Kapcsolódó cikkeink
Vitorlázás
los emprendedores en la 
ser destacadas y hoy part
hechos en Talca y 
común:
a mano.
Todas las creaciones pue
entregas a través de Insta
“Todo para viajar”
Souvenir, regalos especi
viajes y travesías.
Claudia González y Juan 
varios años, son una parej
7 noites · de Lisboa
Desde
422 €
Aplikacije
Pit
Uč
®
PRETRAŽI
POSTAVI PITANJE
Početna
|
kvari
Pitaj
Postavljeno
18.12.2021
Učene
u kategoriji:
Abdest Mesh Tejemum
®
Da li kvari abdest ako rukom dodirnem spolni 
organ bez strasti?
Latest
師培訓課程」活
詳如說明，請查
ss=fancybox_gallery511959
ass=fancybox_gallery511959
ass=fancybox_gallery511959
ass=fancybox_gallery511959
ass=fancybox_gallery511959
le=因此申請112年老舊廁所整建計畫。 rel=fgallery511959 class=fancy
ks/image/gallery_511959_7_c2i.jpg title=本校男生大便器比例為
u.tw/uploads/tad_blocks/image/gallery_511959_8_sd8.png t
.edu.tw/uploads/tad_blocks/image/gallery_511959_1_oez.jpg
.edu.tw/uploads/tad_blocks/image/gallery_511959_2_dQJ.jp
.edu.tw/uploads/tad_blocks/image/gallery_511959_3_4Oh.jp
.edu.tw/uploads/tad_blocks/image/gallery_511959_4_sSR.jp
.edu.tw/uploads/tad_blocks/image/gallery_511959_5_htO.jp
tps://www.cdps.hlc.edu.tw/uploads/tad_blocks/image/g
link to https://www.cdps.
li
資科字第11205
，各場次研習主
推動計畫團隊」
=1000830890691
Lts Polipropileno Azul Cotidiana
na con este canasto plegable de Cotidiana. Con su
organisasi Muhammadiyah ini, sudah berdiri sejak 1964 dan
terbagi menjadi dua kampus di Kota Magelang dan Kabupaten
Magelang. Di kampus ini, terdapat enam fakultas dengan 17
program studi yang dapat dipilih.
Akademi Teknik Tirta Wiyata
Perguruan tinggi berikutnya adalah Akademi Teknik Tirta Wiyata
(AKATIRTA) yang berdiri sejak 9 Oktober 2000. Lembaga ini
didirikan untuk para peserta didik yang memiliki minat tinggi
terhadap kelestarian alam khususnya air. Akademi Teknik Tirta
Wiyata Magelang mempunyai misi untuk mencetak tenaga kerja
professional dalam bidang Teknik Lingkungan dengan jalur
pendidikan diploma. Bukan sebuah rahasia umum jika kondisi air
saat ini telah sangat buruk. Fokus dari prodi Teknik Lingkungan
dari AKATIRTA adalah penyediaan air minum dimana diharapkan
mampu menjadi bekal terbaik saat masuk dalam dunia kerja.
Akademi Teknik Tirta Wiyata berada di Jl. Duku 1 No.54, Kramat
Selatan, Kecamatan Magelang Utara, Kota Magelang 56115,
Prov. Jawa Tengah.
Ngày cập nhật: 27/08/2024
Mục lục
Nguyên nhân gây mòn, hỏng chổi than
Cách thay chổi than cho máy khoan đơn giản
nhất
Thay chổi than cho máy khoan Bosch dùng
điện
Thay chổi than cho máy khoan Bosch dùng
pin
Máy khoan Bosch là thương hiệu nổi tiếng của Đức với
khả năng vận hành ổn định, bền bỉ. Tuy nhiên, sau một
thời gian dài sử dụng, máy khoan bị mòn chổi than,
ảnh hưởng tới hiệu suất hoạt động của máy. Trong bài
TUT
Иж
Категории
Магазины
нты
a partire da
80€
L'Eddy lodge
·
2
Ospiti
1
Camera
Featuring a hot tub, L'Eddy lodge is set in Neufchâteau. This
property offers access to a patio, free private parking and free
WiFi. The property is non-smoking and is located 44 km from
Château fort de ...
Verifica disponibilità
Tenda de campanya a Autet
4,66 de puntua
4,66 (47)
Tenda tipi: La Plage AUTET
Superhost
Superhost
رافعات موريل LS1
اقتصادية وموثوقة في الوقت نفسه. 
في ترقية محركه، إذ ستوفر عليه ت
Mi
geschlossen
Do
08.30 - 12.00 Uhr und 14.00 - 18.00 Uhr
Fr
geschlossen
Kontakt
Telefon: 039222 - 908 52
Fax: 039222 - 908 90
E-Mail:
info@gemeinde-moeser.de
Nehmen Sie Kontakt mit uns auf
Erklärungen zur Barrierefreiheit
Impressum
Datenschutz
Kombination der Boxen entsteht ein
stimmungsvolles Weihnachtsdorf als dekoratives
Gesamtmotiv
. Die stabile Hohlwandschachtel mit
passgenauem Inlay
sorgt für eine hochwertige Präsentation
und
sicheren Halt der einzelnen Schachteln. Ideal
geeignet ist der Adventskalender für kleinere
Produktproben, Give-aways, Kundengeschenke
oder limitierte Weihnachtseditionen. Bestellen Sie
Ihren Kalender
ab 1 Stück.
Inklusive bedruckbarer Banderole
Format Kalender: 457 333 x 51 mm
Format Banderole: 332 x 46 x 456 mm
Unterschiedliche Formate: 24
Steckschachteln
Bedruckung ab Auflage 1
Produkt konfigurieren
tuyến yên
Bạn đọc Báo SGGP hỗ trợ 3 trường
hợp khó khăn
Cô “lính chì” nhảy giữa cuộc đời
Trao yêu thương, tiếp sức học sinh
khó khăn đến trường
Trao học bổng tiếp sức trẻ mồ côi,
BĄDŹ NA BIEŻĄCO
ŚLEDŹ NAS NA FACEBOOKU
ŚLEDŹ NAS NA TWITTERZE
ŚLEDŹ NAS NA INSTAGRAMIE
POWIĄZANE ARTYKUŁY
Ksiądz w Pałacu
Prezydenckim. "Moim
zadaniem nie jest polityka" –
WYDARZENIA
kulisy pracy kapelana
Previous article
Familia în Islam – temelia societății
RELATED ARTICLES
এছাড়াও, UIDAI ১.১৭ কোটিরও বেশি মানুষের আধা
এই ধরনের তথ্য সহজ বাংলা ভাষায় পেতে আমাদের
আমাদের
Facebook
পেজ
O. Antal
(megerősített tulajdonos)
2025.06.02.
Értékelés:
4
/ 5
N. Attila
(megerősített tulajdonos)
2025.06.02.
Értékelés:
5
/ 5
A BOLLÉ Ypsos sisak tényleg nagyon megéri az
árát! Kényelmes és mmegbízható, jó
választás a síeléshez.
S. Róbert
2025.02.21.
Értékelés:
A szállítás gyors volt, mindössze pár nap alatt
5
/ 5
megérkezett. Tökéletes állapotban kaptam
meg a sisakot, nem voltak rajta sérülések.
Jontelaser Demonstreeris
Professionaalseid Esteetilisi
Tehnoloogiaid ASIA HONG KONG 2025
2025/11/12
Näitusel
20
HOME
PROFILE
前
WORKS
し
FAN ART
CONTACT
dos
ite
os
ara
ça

> _Task brief_: Transcribe the text of every item above, keeping each line in the same order and wording.

> _Written response_:
Kapcsolódó cikkeink
Vitorlázás
los emprendedores en la 
ser destacadas y hoy part
hechos en Talca y 
común:
a mano.
Todas las creaciones pue
entregas a través de Insta
“Todo para viajar”
Souvenir, regalos especi
viajes y travesías.
Claudia González y Juan 
varios años, son una parej
7 noites · de Lisboa
Desde
422 €
Aplikacije
Pit
Uč
®
PRETRAŽI
POSTAVI PITANJE
Početna
|
kvari
Pitaj
Postavljeno
18.12.2021
Učene
u kategoriji:
Abdest Mesh Tejemum
®
Da li kvari abdest ako rukom dodirnem spolni 
organ bez strasti?
Latest
師培訓課程」活
詳如說明，請查
ss=fancybox_gallery511959
ass=fancybox_gallery511959
ass=fancybox_gallery511959
ass=fancybox_gallery511959
ass=fancybox_gallery511959
le=因此申請112年老舊廁所整建計畫。 rel=fgallery511959 class=fancy
ks/image/gallery_511959_7_c2i.jpg title=本校男生大便器比例為
u.tw/uploads/tad_blocks/image/gallery_511959_8_sd8.png t
.edu.tw/uploads/tad_blocks/image/gallery_511959_1_oez.jpg
.edu.tw/uploads/tad_blocks/image/gallery_511959_2_dQJ.jp
.edu.tw/uploads/tad_blocks/image/gallery_511959_3_4Oh.jp
.edu.tw/uploads/tad_blocks/image/gallery_511959_4_sSR.jp
.edu.tw/uploads/tad_blocks/image/gallery_511959_5_htO.jp
tps://www.cdps.hlc.edu.tw/uploads/tad_blocks/image/g
link to https://www.cdps.
li
資科字第11205
，各場次研習主
推動計畫團隊」
=1000830890691
Lts Polipropileno Azul Cotidiana
na con este canasto plegable de Cotidiana. Con su
organisasi Muhammadiyah ini, sudah berdiri sejak 1964 dan
terbagi menjadi dua kampus di Kota Magelang dan Kabupaten
Magelang. Di kampus ini, terdapat enam fakultas dengan 17
program studi yang dapat dipilih.
Akademi Teknik Tirta Wiyata
Perguruan tinggi berikutnya adalah Akademi Teknik Tirta Wiyata
(AKATIRTA) yang berdiri sejak 9 Oktober 2000. Lembaga ini
didirikan untuk para peserta didik yang memiliki minat tinggi
terhadap kelestarian alam khususnya air. Akademi Teknik Tirta
Wiyata Magelang mempunyai misi untuk mencetak tenaga kerja
professional dalam bidang Teknik Lingkungan dengan jalur
pendidikan diploma. Bukan sebuah rahasia umum jika kondisi air
saat ini telah sangat buruk. Fokus dari prodi Teknik Lingkungan
dari AKATIRTA adalah penyediaan air minum dimana diharapkan
mampu menjadi bekal terbaik saat masuk dalam dunia kerja.
Akademi Teknik Tirta Wiyata berada di Jl. Duku 1 No.54, Kramat
Selatan, Kecamatan Magelang Utara, Kota Magelang 56115,
Prov. Jawa Tengah.
Ngày cập nhật: 27/08/2024
Mục lục
Nguyên nhân gây mòn, hỏng chổi than
Cách thay chổi than cho máy khoan đơn giản
nhất
Thay chổi than cho máy khoan Bosch dùng
điện
Thay chổi than cho máy khoan Bosch dùng
pin
Máy khoan Bosch là thương hiệu nổi tiếng của Đức với
khả năng vận hành ổn định, bền bỉ. Tuy nhiên, sau một
thời gian dài sử dụng, máy khoan bị mòn chổi than,
ảnh hưởng tới hiệu suất hoạt động của máy. Trong bài
TUT
Иж
Категории
Магазины
нты
a partire da
80€
L'Eddy lodge
·
2
Ospiti
1
Camera
Featuring a hot tub, L'Eddy lodge is set in Neufchâteau. This
property offers access to a patio, free private parking and free
WiFi. The property is non-smoking and is located 44 km from
Château fort de ...
Verifica disponibilità
Tenda de campanya a Autet
4,66 de puntua
4,66 (47)
Tenda tipi: La Plage AUTET
Superhost
Superhost
رافعات موريل LS1
اقتصادية وموثوقة في الوقت نفسه. 
في ترقية محركه، إذ ستوفر عليه ت
Mi
geschlossen
Do
08.30 - 12.00 Uhr und 14.00 - 18.00 Uhr
Fr
geschlossen
Kontakt
Telefon: 039222 - 908 52
Fax: 039222 - 908 90
E-Mail:
info@gemeinde-moeser.de
Nehmen Sie Kontakt mit uns auf
Erklärungen zur Barrierefreiheit
Impressum
Datenschutz
Kombination der Boxen entsteht ein
stimmungsvolles Weihnachtsdorf als dekoratives
Gesamtmotiv
. Die stabile Hohlwandschachtel mit
passgenauem Inlay
sorgt für eine hochwertige Präsentation
und
sicheren Halt der einzelnen Schachteln. Ideal
geeignet ist der Adventskalender für kleinere
Produktproben, Give-aways, Kundengeschenke
oder limitierte Weihnachtseditionen. Bestellen Sie
Ihren Kalender
ab 1 Stück.
Inklusive bedruckbarer Banderole
Format Kalender: 457 333 x 51 mm
Format Banderole: 332 x 46 x 456 mm
Unterschiedliche Formate: 24
Steckschachteln
Bedruckung ab Auflage 1
Produkt konfigurieren
tuyến yên
Bạn đọc Báo SGGP hỗ trợ 3 trường
hợp khó khăn
Cô “lính chì” nhảy giữa cuộc đời
Trao yêu thương, tiếp sức học sinh
khó khăn đến trường
Trao học bổng tiếp sức trẻ mồ côi,
BĄDŹ NA BIEŻĄCO
ŚLEDŹ NAS NA FACEBOOKU
ŚLEDŹ NAS NA TWITTERZE
ŚLEDŹ NAS NA INSTAGRAMIE
POWIĄZANE ARTYKUŁY
Ksiądz w Pałacu
Prezydenckim. "Moim
zadaniem nie jest polityka" –
WYDARZENIA
kulisy pracy kapelana
Previous article
Familia în Islam – temelia societății
RELATED ARTICLES
এছাড়াও, UIDAI ১.১৭ কোটিরও বেশি মানুষের আধা
এই ধরনের তথ্য সহজ বাংলা ভাষায় পেতে আমাদের
আমাদের
Facebook
পেজ
O. Antal
(megerősített tulajdonos)
2025.06.02.
Értékelés:
4
/ 5
N. Attila
(megerősített tulajdonos)
2025.06.02.
Értékelés:
5
/ 5
A BOLLÉ Ypsos sisak tényleg nagyon megéri az
árát! Kényelmes és mmegbízható, jó
választás a síeléshez.
S. Róbert
2025.02.21.
Értékelés:
A szállítás gyors volt, mindössze pár nap alatt
5
/ 5
megérkezett. Tökéletes állapotban kaptam
meg a sisakot, nem voltak rajta sérülések.
Jontelaser Demonstreeris
Professionaalseid Esteetilisi
Tehnoloogiaid ASIA HONG KONG 2025
2025/11/12
Näitusel
20
HOME
PROFILE
前
WORKS
し
FAN ART
CONTACT
dos
ite
os
ara
ça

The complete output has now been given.